### WHAT YOU NEED TO DO
Would it be possible to quote, exactly and in full, the lines from the one with "Identify the document" through the end of the entries below?

Records from a dataset
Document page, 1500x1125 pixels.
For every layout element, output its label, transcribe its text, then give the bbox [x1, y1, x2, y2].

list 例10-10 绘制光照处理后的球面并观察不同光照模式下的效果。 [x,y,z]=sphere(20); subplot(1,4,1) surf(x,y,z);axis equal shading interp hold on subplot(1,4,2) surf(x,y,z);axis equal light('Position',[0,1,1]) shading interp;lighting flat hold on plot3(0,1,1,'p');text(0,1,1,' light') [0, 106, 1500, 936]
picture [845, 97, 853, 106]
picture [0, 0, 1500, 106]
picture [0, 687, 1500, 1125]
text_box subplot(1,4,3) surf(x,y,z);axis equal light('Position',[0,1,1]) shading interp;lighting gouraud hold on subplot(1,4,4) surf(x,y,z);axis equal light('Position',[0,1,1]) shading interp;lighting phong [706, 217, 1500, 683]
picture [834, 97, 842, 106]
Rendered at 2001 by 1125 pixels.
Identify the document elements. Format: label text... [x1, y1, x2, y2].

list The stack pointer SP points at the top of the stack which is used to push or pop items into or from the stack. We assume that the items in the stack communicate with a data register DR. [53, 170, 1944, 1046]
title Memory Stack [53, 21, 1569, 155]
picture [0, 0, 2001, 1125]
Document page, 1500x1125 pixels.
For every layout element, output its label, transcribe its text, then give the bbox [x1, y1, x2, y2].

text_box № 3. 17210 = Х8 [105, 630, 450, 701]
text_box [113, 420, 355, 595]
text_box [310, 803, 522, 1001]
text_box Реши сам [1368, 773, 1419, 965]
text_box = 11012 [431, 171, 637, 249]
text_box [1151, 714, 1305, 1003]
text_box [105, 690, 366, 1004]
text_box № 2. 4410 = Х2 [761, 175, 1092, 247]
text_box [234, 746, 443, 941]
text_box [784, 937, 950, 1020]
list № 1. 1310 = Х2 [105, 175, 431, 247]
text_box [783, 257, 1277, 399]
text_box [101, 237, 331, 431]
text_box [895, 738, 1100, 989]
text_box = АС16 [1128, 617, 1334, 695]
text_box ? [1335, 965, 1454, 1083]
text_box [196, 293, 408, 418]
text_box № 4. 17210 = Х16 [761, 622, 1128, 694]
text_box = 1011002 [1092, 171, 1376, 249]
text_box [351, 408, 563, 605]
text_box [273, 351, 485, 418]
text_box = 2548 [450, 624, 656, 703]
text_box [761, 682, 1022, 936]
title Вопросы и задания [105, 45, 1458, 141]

### EXERCISE OUTPUT
Identify the document elements. Format: label text... [x1, y1, x2, y2].

list The stack pointer SP points at the top of the stack which is used to push or pop items into or from the stack. We assume that the items in the stack communicate with a data register DR. [53, 170, 1944, 1046]
title Memory Stack [53, 21, 1569, 155]
picture [0, 0, 2001, 1125]
Document page, 1500x1125 pixels.
For every layout element, output its label, transcribe its text, then give the bbox [x1, y1, x2, y2].

text_box № 3. 17210 = Х8 [105, 630, 450, 701]
text_box [113, 420, 355, 595]
text_box [310, 803, 522, 1001]
text_box Реши сам [1368, 773, 1419, 965]
text_box = 11012 [431, 171, 637, 249]
text_box [1151, 714, 1305, 1003]
text_box [105, 690, 366, 1004]
text_box № 2. 4410 = Х2 [761, 175, 1092, 247]
text_box [234, 746, 443, 941]
text_box [784, 937, 950, 1020]
list № 1. 1310 = Х2 [105, 175, 431, 247]
text_box [783, 257, 1277, 399]
text_box [101, 237, 331, 431]
text_box [895, 738, 1100, 989]
text_box = АС16 [1128, 617, 1334, 695]
text_box ? [1335, 965, 1454, 1083]
text_box [196, 293, 408, 418]
text_box № 4. 17210 = Х16 [761, 622, 1128, 694]
text_box = 1011002 [1092, 171, 1376, 249]
text_box [351, 408, 563, 605]
text_box [273, 351, 485, 418]
text_box = 2548 [450, 624, 656, 703]
text_box [761, 682, 1022, 936]
title Вопросы и задания [105, 45, 1458, 141]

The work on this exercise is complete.